▶ **What to work on**: Recast the listing below as a CSV with two columns headed field and value. Give each entry its own row, with every field in quotes and any line breaks turned into spaces, and leave out the pictures.

▶ **Supplied information**:

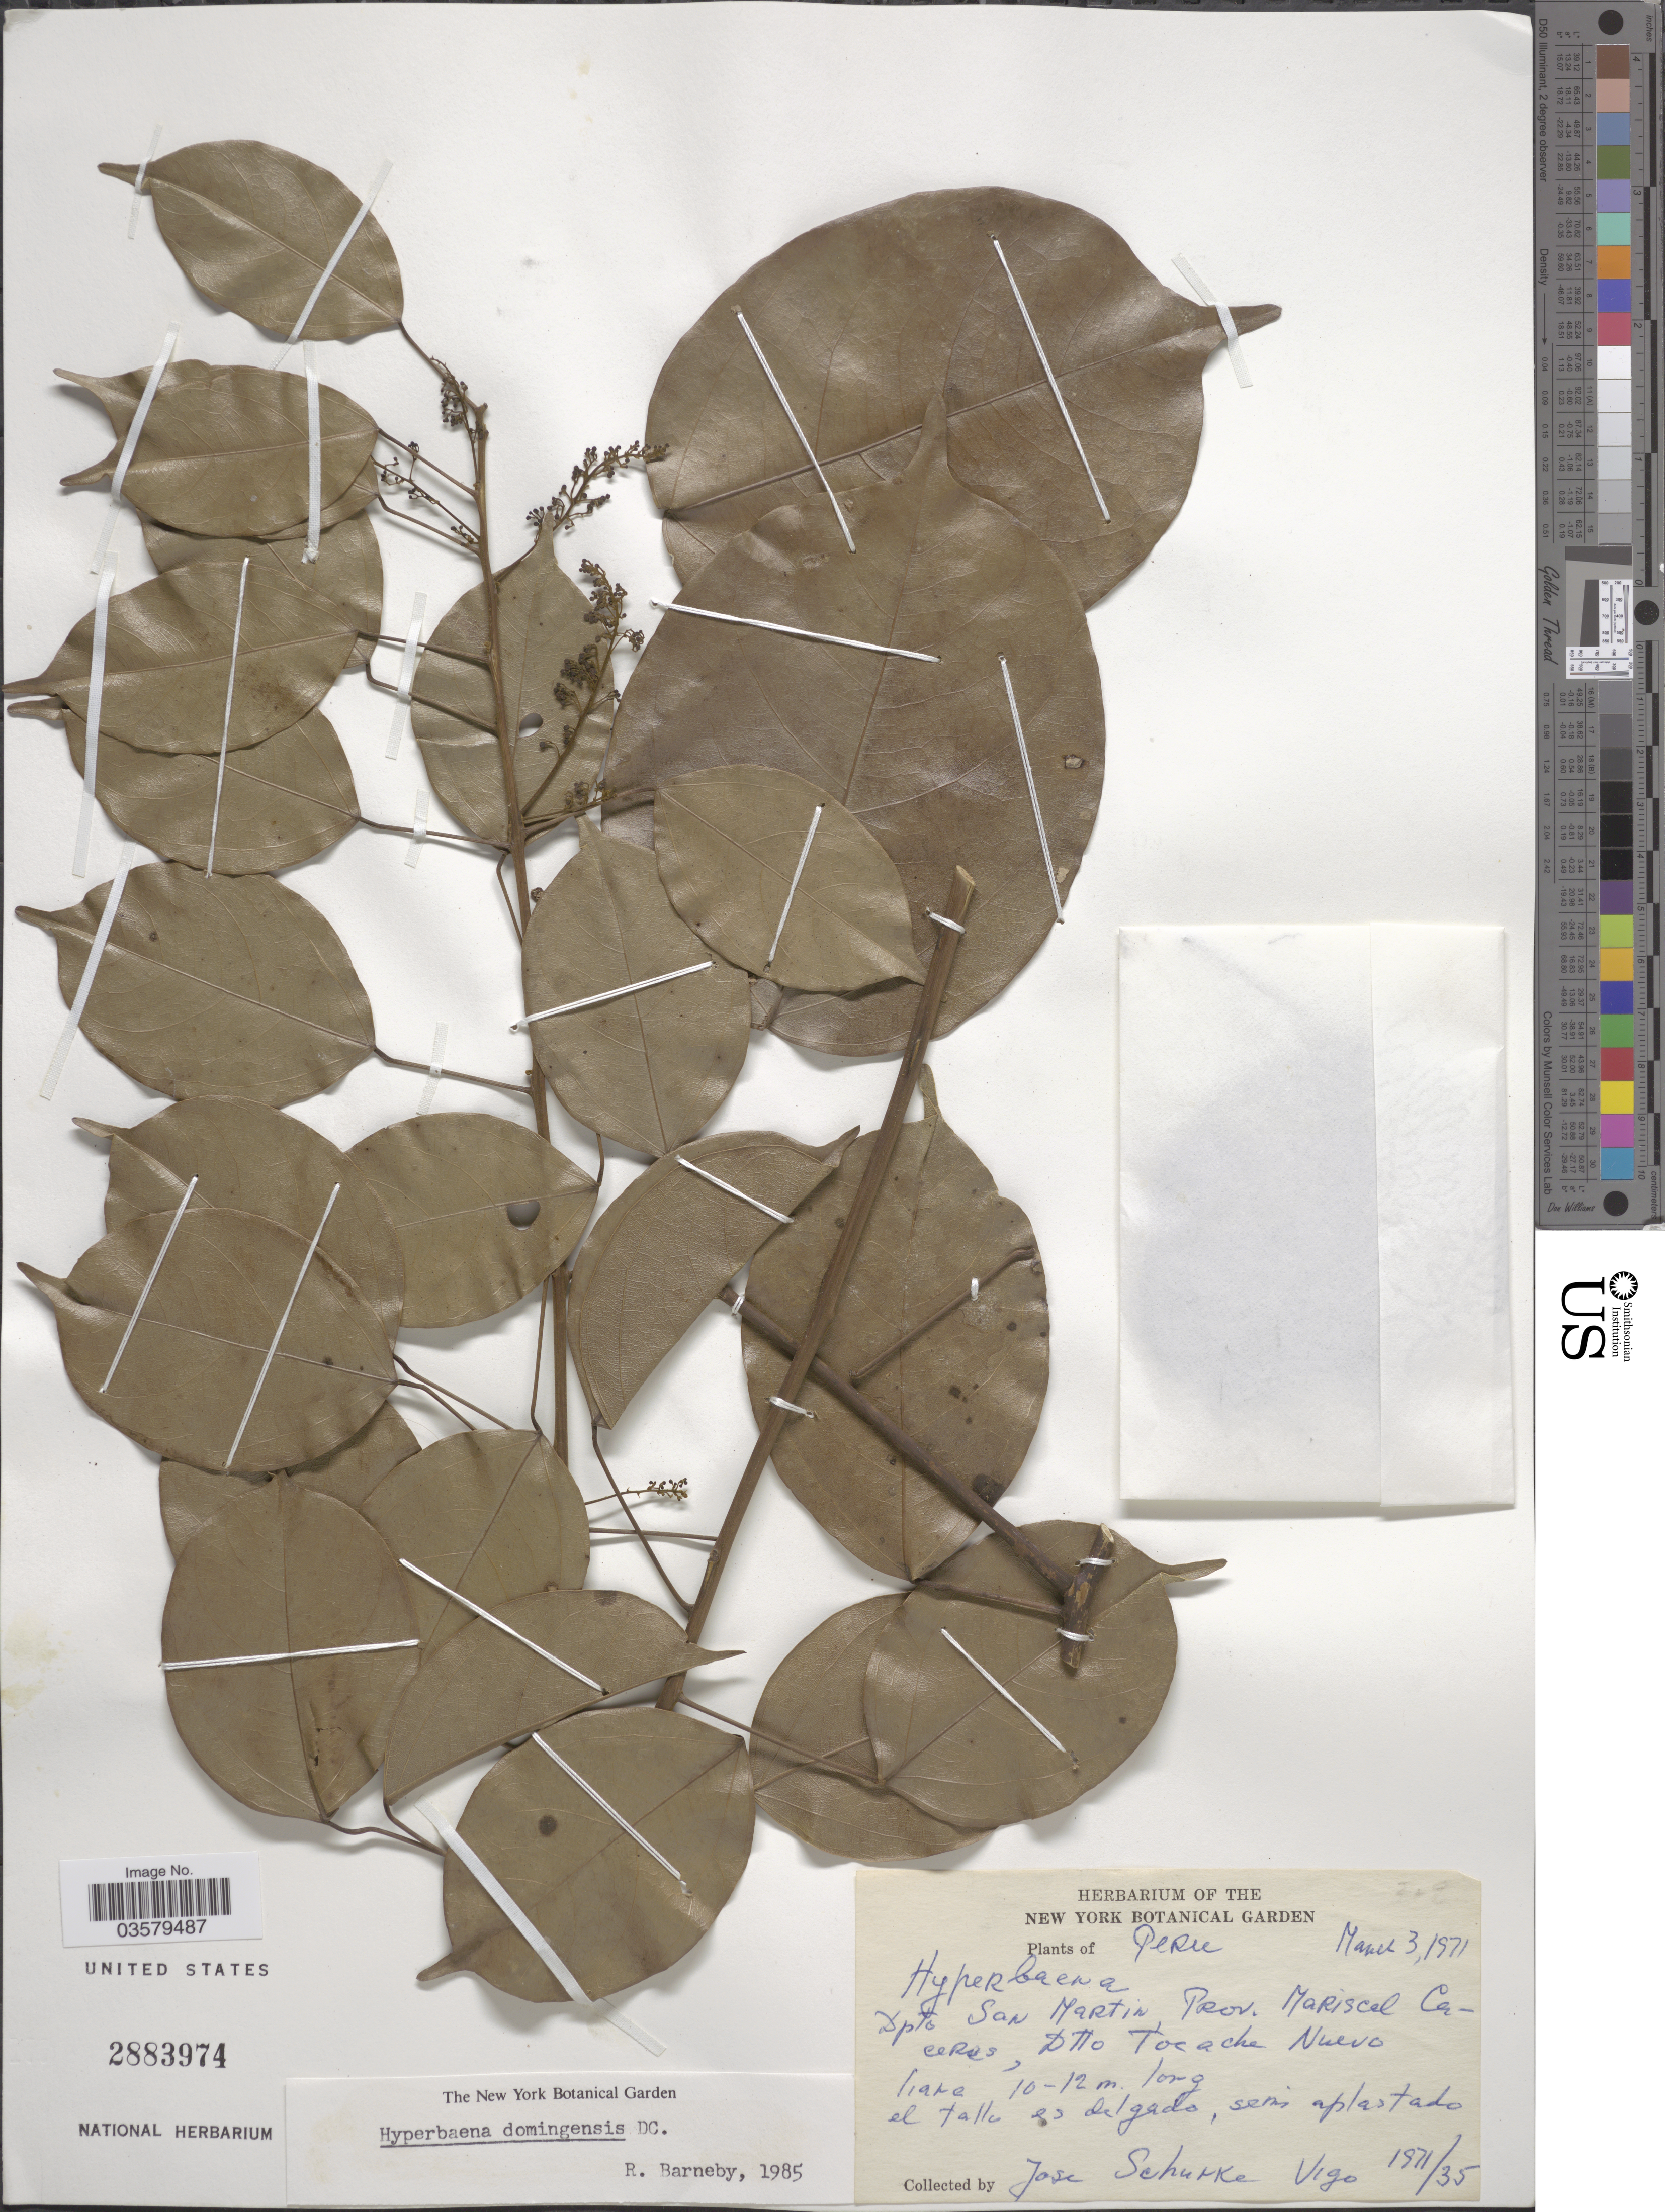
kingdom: Plantae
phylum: Tracheophyta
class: Magnoliopsida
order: Ranunculales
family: Menispermaceae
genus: Hyperbaena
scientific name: Hyperbaena domingensis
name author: (DC.) Benth.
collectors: J. Schunke Vigo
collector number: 1971/35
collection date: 1971-03-03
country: Peru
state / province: San Martín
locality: Dpto San Martin, Prov. Mariscal Caceres. Dtto Tocache Nuevo.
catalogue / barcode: US 2883974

▶ **Reply**:
field,value
"kingdom:","Plantae"
"phylum:","Tracheophyta"
"class:","Magnoliopsida"
"order:","Ranunculales"
"family:","Menispermaceae"
"genus:","Hyperbaena"
"scientific name:","Hyperbaena domingensis"
"name author:","(DC.) Benth."
"collectors:","J. Schunke Vigo"
"collector number:","1971/35"
"collection date:","1971-03-03"
"country:","Peru"
"state / province:","San Martín"
"locality:","Dpto San Martin, Prov. Mariscal Caceres. Dtto Tocache Nuevo."
"catalogue / barcode:","US 2883974"